And this is one salutary feature of pastel America: it is a place where both suffering and God are intimately present, and where the two still have something to do with each other. It's easy enough, in the preternaturally youthful environs of Cambridge, Manhattan, or Berkeley, to laugh at the amount of time that soap opera characters spend in hospitals. It is also most fashionable to ask where God is when people suffer—theoretically speaking, of course. But who, I began to wonder after a dozen or two novels, has the clearer view of the human condition—the stay-at-home mom with aging parents (which describes both the readers and the writers of many of these books), or the young urban professional with a membership at the gym? Which one has more truly experienced the tangible reality of the Curse and the risks of love?

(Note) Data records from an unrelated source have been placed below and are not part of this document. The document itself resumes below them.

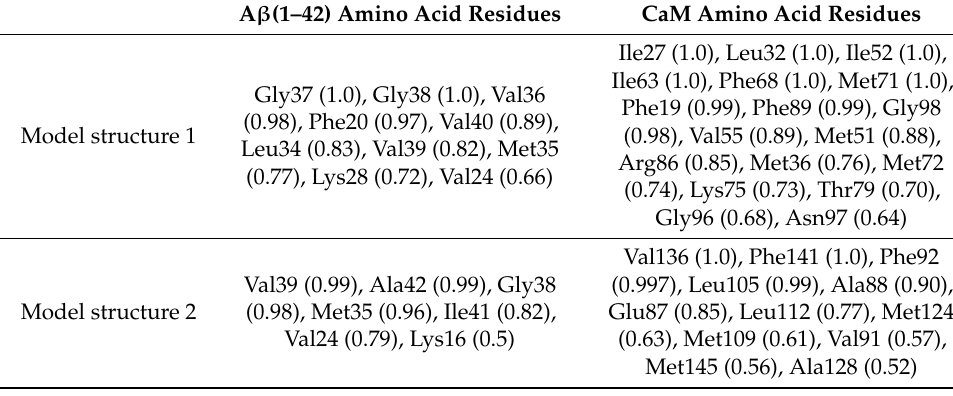
Table 1. A list of the strongly interacting amino acid residues of A β (1–42) and CaM in structures 1 and 2 yielded by docking simulations for the 1:1 A β (1–42):CaM complex. The amino acid residues of both A β (1–42) and CaM are listed from high to low values of the parameter BSA/ASA (values in parenthesis), obtained from the interface analysis with PDBePISA software. Only amino acids with BSA/ASA values ≥ 0.5 are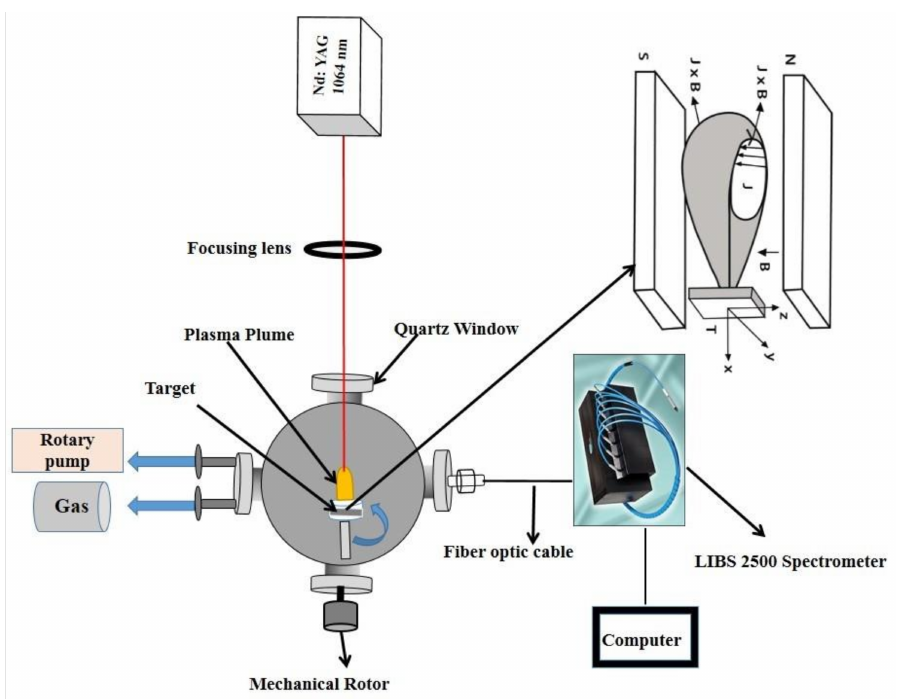
Figure 1. Schematic of the experimental setup for investigating the impact of magnetic fields on the laser-induced breakdown spectroscopy of Mg alloy plasma produced with an Nd: YAG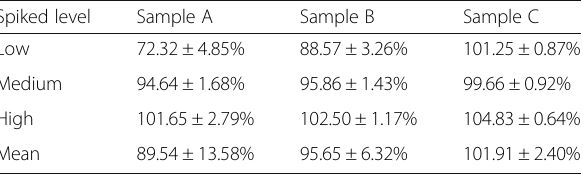
Table 2 Recovery of morphine from three different sample matrices over 3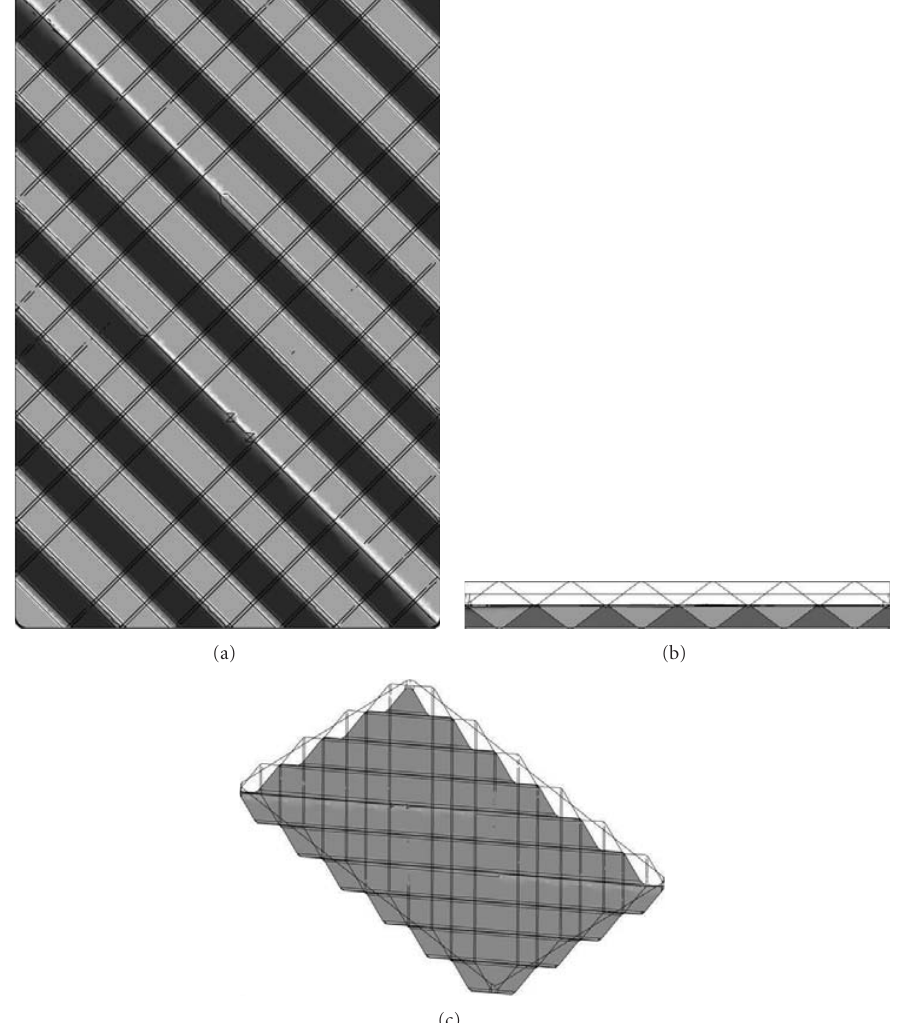
Figure 5: Schematic view of two corrugated sheets of packing with smooth crimp. (a) Top views (b) Side view. (c) Isometric view.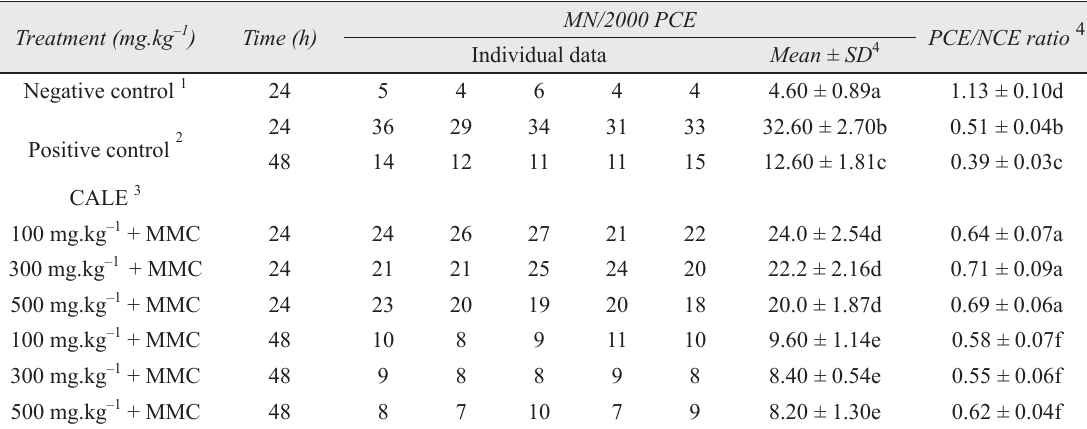
MNPCE frequencies and PCE/NCE ratio after simultaneous treatment with Celtis iguanaea extract (CALE) and mitomycin C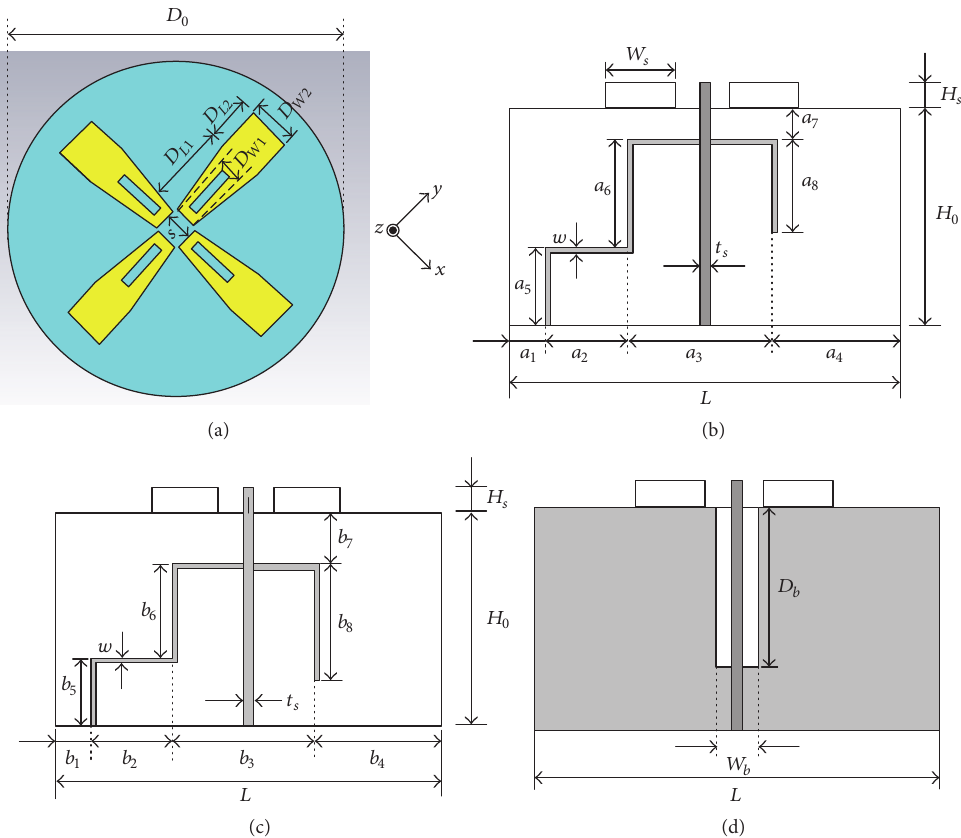
Figure 3: Design parameters of the crossed dipoles. (a) Crossed dipoles, (b) the dipole feed circuits for RHCP, (c) the dipole feed circuits for LHCP, and (d) the backside of the feed circuits for RHCP and LHCP.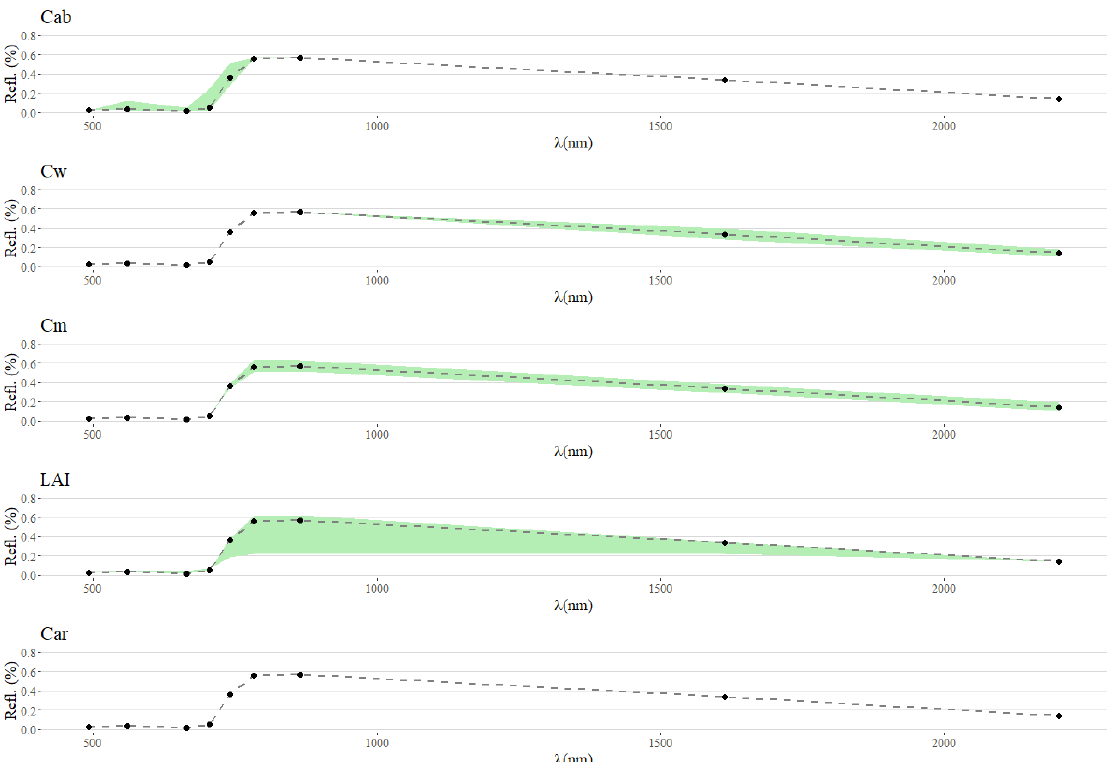
Figure A2. With this figure it is possible to visualize the variation in PROSAIL simulated S2-like data reflectance spectra when stabilizing all traits except for one. This shows that variations in Car are likely not measurable by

Ah, but now I myself have fallen into the most consistent pattern of all in these books. If the hero's journey, so basic to Western literature, goes back at least to Odysseus, contemporary Christian novels are stuffed with errant Penelopes who find salvation—or at least narrative resolution—in returning to their knitting.
Consider Sharon Ewell Foster's Ain'tNo River, which is worth a glance because of the creative yet representative way in which Foster, the winner of a 2001 Christy Award for her first novel, plays changes upon this theme. Ain't No River's protagonist is Garvin Daniels, an African American lawyer in Washington, D.C. She wears DKNY suits, drives a Lexus, and wins multimillion-dollar lawsuits. She also faces racism in her law firm, which leads to an internal investigation based on trumped-up charges brought by a rival attorney. Placed on leave for three months until the investigation is finished, and alarmed by the increasingly erratic behavior of her aging grandmother, Meemaw, Garvin leaves D.C. and drives three hours to Jacks Creek, North Carolina, her birthplace near the Cape Fear River.
Foster's tone is decidedly popular, laying on portions of symbolism every bit as generous as Meemaw's helpings of pecan pie. With a title like Ain't No River, you can guess that things aquatic will figure prominently in the story. And you can rest assured that no strand of plot will go untwisted, only to be woven back into a happy ending. But Foster's ears and pen are tuned to the rhythm and pace of small-town African American life, from the barbershop to the beauty parlor, from the church to the basketball court, and her dialogue sparkles with a memorable concreteness.
Shortly after arriving in Jacks Creek, Garvin walks into the local beauty shop to glean some information from the proprietor, who is doing the hair of a woman named Esther:
Garvin knew the young woman saw her, even though she did not acknowledge her, had given no clue to Esther that someone was behind her. The young beautician was doing that thing that some country people do—that thing Garvin had forgotten being gone so long from home. She went on with her conversation as though Garvin was not standing there, so that there was time. Plenty of time to acknowledge a stranger, time enough to take in all the details, all the nuances . …A tactic that some unknowing stranger might take for slowness was actually a country-fried, gravy-smothered form of perception.